Le comparateur de tarifs bancaires du Comité consultatif du secteur financier (CCSF), accessible sur le site du gouvernement, permet de comparer les tarifs de 130 établissements bancaires sur une liste standardisée de services. C'est le point de départ pour évaluer si ce qu'on paie correspond au marché. En combinant ce comparateur avec son relevé d'information tarifaire, on peut calculer ce qu'on paierait dans une autre banque pour exactement les mêmes services.

La mobilité bancaire est facilitée depuis 2017 par la loi Macron : un service de mobilité permet à la nouvelle banque de transférer automatiquement tous les domiciliations de prélèvements et de virements dans un délai de 22 jours. Changer de banque n'est donc plus l'opération longue et risquée qu'elle était. Pour les clients des banques traditionnelles, le passage à une banque en ligne peut représenter 100 à 200 euros d'économie annuelle pour des services équivalents.

Lire aussi : Micro-entrepreneur : ce que beaucoup ignorent sur leurs vraies charges et Impôts : les erreurs de déclaration qui font payer plus.

Peut-on négocier les frais bancaires ?

Oui, surtout avec une banque traditionnelle. Les frais de cotisation, les commissions d'intervention et certains services peuvent être réduits ou supprimés sur demande, notamment si vous êtes client depuis longtemps et que votre compte est bien tenu. La clé est de connaître les tarifs des concurrents et de les mentionner. Un conseiller a généralement une marge de manoeuvre pour retenir un client qui envisage de partir.

Les banques en ligne sont-elles vraiment gratuites ?

La plupart proposent un compte de base gratuit, mais la gratuité est souvent conditionnelle (salaire domicilié, minimum de transactions par mois). Au-delà de l'offre de base, des frais s'appliquent sur certains services (retraits hors réseau, virements express, cartes premium). La gratuité totale n'existe pas, mais les frais restent généralement bien inférieurs à ceux des banques traditionnelles pour un usage standard.

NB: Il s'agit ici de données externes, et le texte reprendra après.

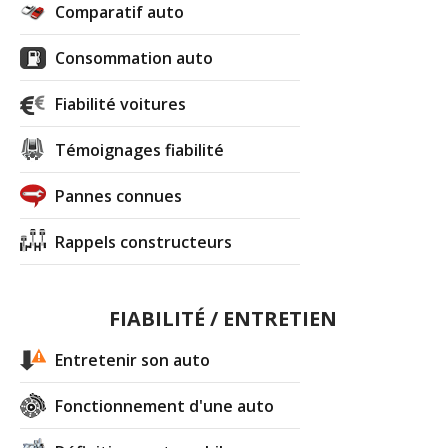
Comparatif auto
Consommation auto
Fiabilité voitures
Témoignages fiabilité
Pannes connues
Rappels constructeurs
FIABILITÉ / ENTRETIEN
Entretenir son auto
Fonctionnement d'une auto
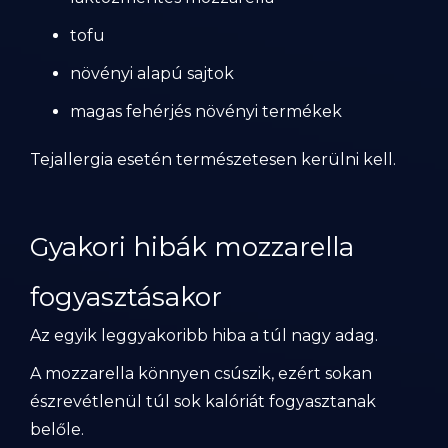
tofu
növényi alapú sajtok
magas fehérjés növényi termékek
Tejallergia esetén természetesen kerülni kell.
Gyakori hibák mozzarella
fogyasztásakor
Az egyik leggyakoribb hiba a túl nagy adag.
A mozzarella könnyen csúszik, ezért sokan
észrevétlenül túl sok kalóriát fogyasztanak
belőle.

Comment retrouver les frais prélevés sur les 12 derniers mois ?

Le relevé d'information tarifaire (RIT) envoyé en janvier regroupe tous les frais de l'année. Si vous ne l'avez pas, demandez-le à votre banque. Alternativement, exportez vos relevés de compte en format PDF ou CSV et recherchez les termes "frais", "commission", "cotisation" pour identifier les lignes concernées. Certaines applications de gestion budgétaire automatisent cette recherche.

Les frais bancaires sont rarement spectaculaires pris un par un. C'est leur accumulation sur 12 mois qui révèle l'ampleur du sujet. Un relevé d'information tarifaire, 20 minutes de comparaison en ligne et une demande de révision à son conseiller peuvent facilement récupérer 100 à 200 euros par an. Ce n'est pas de la vigilance paranoïaque, c'est du bon sens financier.